-Re: Should I use HBASE?
Ian Varley 2011-09-14, 22:33
Point well taken, Mike. :) It's a bad idea to assume we know the original poster's requirements well enough to suggest a direction, based on such a brief sketch.
Original poster, let me be clear: a data set of your size may (or may not) be a good fit for doing in HBase; relational databases regularly do that volume of transactions happily, and offer advanced features and ACID guarantees that HBase does not. If you'd like more targeted advice from the community, perhaps answer the following questions:
1. Is the 500M rows you refer to a max target, or just the initial volume?

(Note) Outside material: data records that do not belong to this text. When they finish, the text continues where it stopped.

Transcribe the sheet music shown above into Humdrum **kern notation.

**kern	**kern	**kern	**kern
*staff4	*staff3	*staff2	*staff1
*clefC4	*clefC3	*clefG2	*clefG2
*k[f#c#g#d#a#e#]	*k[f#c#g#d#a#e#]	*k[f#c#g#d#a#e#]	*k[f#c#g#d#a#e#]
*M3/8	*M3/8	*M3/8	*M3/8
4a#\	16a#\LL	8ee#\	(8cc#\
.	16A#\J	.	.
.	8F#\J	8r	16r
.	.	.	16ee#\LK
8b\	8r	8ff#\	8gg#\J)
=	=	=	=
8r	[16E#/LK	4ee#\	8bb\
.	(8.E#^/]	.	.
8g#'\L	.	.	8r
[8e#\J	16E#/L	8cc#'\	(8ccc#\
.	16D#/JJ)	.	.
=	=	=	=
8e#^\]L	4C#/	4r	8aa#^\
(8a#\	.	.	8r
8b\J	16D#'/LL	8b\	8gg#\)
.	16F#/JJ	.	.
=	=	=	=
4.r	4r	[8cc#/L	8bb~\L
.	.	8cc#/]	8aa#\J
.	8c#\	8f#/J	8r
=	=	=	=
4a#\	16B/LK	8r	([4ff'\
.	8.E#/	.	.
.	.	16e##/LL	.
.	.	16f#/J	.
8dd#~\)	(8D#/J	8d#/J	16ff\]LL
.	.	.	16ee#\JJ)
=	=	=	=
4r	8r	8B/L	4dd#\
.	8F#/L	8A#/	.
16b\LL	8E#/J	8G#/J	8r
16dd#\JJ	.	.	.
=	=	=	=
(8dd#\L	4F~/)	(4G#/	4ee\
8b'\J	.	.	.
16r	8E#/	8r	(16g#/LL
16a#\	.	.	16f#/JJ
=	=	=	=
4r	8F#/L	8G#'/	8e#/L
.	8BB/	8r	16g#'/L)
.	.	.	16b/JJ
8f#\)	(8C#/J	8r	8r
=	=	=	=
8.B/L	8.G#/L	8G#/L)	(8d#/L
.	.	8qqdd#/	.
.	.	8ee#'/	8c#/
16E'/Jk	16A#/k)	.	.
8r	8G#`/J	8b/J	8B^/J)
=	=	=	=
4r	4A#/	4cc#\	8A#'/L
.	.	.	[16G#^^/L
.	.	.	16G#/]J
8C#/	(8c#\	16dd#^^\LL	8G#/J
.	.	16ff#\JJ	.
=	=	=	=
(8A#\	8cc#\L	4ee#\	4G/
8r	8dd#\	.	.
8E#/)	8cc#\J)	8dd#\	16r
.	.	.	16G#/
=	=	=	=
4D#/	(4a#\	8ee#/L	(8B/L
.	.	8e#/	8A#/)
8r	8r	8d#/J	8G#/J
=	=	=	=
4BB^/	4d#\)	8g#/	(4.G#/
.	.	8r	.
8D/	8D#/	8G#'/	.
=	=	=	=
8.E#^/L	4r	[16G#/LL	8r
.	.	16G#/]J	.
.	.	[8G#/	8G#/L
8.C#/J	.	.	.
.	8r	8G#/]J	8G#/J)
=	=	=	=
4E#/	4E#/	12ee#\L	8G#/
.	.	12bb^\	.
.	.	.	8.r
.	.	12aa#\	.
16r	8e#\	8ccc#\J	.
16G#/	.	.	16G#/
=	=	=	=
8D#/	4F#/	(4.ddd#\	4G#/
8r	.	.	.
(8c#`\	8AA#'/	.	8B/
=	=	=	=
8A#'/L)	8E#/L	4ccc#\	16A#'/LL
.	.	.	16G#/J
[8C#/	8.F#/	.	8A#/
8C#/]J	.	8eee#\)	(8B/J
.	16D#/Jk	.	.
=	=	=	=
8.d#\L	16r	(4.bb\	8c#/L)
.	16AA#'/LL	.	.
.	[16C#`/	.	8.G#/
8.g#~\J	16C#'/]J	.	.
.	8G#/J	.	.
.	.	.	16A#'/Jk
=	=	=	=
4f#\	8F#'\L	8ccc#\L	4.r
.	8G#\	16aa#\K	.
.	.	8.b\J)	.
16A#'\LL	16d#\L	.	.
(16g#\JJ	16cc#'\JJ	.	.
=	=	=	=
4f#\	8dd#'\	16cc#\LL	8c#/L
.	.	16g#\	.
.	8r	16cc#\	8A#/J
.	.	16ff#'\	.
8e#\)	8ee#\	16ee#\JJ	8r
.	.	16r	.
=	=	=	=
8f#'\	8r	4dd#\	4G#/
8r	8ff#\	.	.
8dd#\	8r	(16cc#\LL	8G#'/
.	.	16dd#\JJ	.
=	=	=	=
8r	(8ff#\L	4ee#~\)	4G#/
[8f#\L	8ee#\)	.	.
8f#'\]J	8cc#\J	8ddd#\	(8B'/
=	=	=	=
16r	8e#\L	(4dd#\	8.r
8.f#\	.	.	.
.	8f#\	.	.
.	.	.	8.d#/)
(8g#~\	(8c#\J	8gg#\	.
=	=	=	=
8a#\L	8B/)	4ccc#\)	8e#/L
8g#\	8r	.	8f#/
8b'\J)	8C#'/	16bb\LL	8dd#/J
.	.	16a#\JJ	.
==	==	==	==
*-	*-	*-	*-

Is there some other multiplier you didn't mention? (You said, "if it works good, this could be used widely")
2. What kind of read access patterns will you have? I.e. do you always get the data by a specific key, or scan across ordered rows? Or, would you need to be able to gather data in real time based on filters on other attributes (like you'd use an index in a relational DB for).
3. How big is the content of a typical row, in bytes?
4. Is using a more "industrial strength" DB like Oracle an option? Or would you be doing it on a free offering like MySQL or Postgres? Would you have a DBA to help administer the solution?
On Sep 14, 2011, at 4:23 PM, Michael Segel wrote:
> I think you misunderstood my point.
> The initial author asks a question about using HBase, yet doesn't really provide enough detailed information as to what he wants to achieve and why he is failing.
> My point was based on the information that he presented, he didn't show how or why his RDBMs solution was failing. (Or what he meant when he used the term fail.)
> There are so many reasons why the RDBMs could fail and it could be a factor of which RDBMs is being used.
> I've seen 50K ticks a second being ingested in to Informix's Financial Foundation offering 10 years ago. Here, there is a specific set up of the servers and configuration of IDS.
> But that's 50K records inserted in a second, not 5K every 5 minutes.
> Is it trivial? Probably not trivial, but still not really rocket science.
> But I digress. Again the point is that we have a person coming here and asking us 'is this a good fit' and it would be better to say 'it depends' or 'you haven't provided enough information...'
> To your point, yes, there are other databases out there like Informix and Oracle that scale better than MySQL. If the issue is that his RDBMs can't keep up, then one question I have to ask is if he's thought about changing to a different RDBMs platform. What happens if you say sure we can do this in HBase, and then he pulls out his 'must be ACID compliant' card?
>> From: [EMAIL PROTECTED]
>> To: [EMAIL PROTECTED]
>> Date: Wed, 14 Sep 2011 12:01:46 -0700
>> Subject: Re: Should I use HBASE?
>> That's an important point to make, Michael. Jumping to HBase (or any NoSQL store) from an RDBMS has pros and cons; the pros are generally that you can scale linearly on cheap(er) hardware as your data and usage grows, but the cons are that many things you take for granted in an RDBMS (like transactions, joins, indexes) aren't built in. You shouldn't assume that just because it's "a lot" of data, that an RDBMS won't handle it well. Benchmarking is key.
>> In this case, 6-months' worth of data at a rate of 10K inserts per 5 minutes comes out to a steady state of about 500M rows (is that what you mean, @stable29?). Even with skinny rows, that's not "trivial" for a relational database, especially if that database is MySQL. It can work, but you'll have to have someone who really understands the DB at a low level and can administer it, troubleshoot, deal with physical deletion after the 6 months is up, etc. If you ever need to change your schema while keeping the system online, that could also be a challenge. These things are all TOTALLY doable on a relational DB, but you are at least edging towards the territory where there's a reasonable case to be made for HBase.